The following are examples of the main.tf and output.tf files in a single resource context. Complete examples of the main.tf and output.tf files are provided as part of the package.

Sample single resource for main.tf
provider "sectigo" {
    username     = var.SECTIGO_CM_LOGIN
    password     = var.SECTIGO_CM_PWD
    customer_uri = var.SECTIGO_CM_CUSTOMERURI
}
resource "sectigo_certificate" "ssl_certificate" {
    base_url       = var.sectigo_ssl_cert_cm_base_url
    orgid          = var.sectigo_cm_org_id

    cert_file_path = var.sectigo_ssl_cert_file_path
    cert_file_name = var.sectigo_ssl_cert_file_name
    cert_type      = var.sectigo_ssl_cert_type

# ...and so on.
}
Sample single resource for output.tf
output "ssl_domain" {
    value = "${sectigo_config.ssl_certificate.id}"
}
output "sectigo_ssl_cert_id" {
    value = "${sectigo_certificate.ssl_certificate.sectigo_ssl_cert_id}"
}
# ...and so on.
Multi-resource

This version supports multi-resource.

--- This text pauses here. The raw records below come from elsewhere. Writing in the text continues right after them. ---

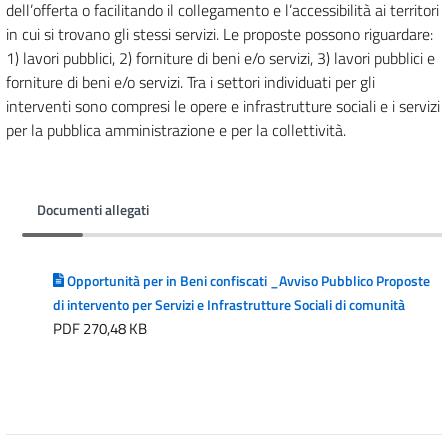
dell’offerta o facilitando il collegamento e l’accessibilità ai territori
in cui si trovano gli stessi servizi. Le proposte possono riguardare:
1) lavori pubblici, 2) forniture di beni e/o servizi, 3) lavori pubblici e
forniture di beni e/o servizi. Tra i settori individuati per gli
interventi sono compresi le opere e infrastrutture sociali e i servizi
per la pubblica amministrazione e per la collettività.
Documenti allegati
Opportunità per in Beni confiscati _Avviso Pubblico Proposte
di intervento per Servizi e Infrastrutture Sociali di comunità
PDF 270,48 KB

The following are examples of the main.tf and output.tf files as a multi-resource context. Complete examples of the main.tf and output.tf files are provided as part of the package.

Sample multi-resource for main.tf
provider "sectigo" {
    username     = var.SECTIGO_CM_LOGIN
    password     = var.SECTIGO_CM_PWD
    customer_uri = var.SECTIGO_CM_CUSTOMERURI
}

resource "sectigo_certificate" "ssl_certificate" {
    base_url = var.sectigo_ssl_cert_cm_base_url
    orgid    = var.sectigo_cm_org_id

    cert_file_path = var.sectigo_ssl_cert_file_path
    cert_file_name = var.sectigo_ssl_cert_file_name
    cert_type      = var.sectigo_ssl_cert_type

# ...and so on.
}

resource "sectigo_certificate" "client_certificate" {
    base_url = var.sectigo_client_cert_cm_base_url
    orgid    = var.sectigo_cm_org_id

    client_file_path = var.sectigo_client_cert_file_path
    client_file_name = var.sectigo_client_cert_file_name
    cert_type        = var.sectigo_client_cert_type

# ...and so on.
}
Sample multi-resource for output.tf
output "ssl_domain" {
    value = "${sectigo_certificate.ssl_certificate.id}"
}

output "ssl-sectigo_ssl_id" {
    value = "${sectigo_certificate.ssl_certificate.sectigo_ssl_id}"
}
# ...and so on.

output "client_domain" {
    value = "${sectigo_certificate.client_certificate.id}"
}

output "client_sectigo_ssl_id" {
    value = "${sectigo_certificate.client_certificate.sectigo_ssl_id}"
}
# ... and so on.

How to use the generated files

Once the execution is complete, the package will store the private key (.key), generated CSR (.csr) and certificate (.crt) files in the sectigo_*_cert_file_path folder that you provided. You can then make use of these files and configure the server manually.

The configuration of the server with these files is handled outside the scope of this package.

If the terraform apply command is run on the same server where the configuration needs to happen, you can specify the appropriate sectigo_*_cert_file_path that is mentioned in the server .config file to automate the process.

Sample use case—​using the generated files in NGINX

To demonstrate how the generated files can be used on a live server, a sample configuration for a basic NGINX server is provided. If you have a fresh installation of NGINX on a Linux environment, in order to make use of the generated certificate files using the provided NGINX sample code, you need to do the following:

  1. Copy the server.conf file and place it in the /etc/nginx/conf.d/ directory.

    1. The current configuration in server.conf assumes that the certificate and private key files from the Terraform Sectigo provider are located at /etc/ssl/sectigo_ssl.crt and /etc/ssl/sectigo_ssl.key, respectively. If you used a different sectigo_ssl_cert_file_path or sectigo_ssl_cert_file_name, please update the paths in the server.conf file accordingly.

    2. By default, the server_name variable in server.conf points to <sectigo_csr_domain>. You must change this value to point to your server’s hostname (for example, localhost).

  2. Copy the index.html file and place it in /usr/share/nginx/html/.

  3. Reload and restart your NGINX server.

  4. Connect to your NGINX server in the browser over HTTPS.

  5. Verify that the certificate being used is the one that you just generated.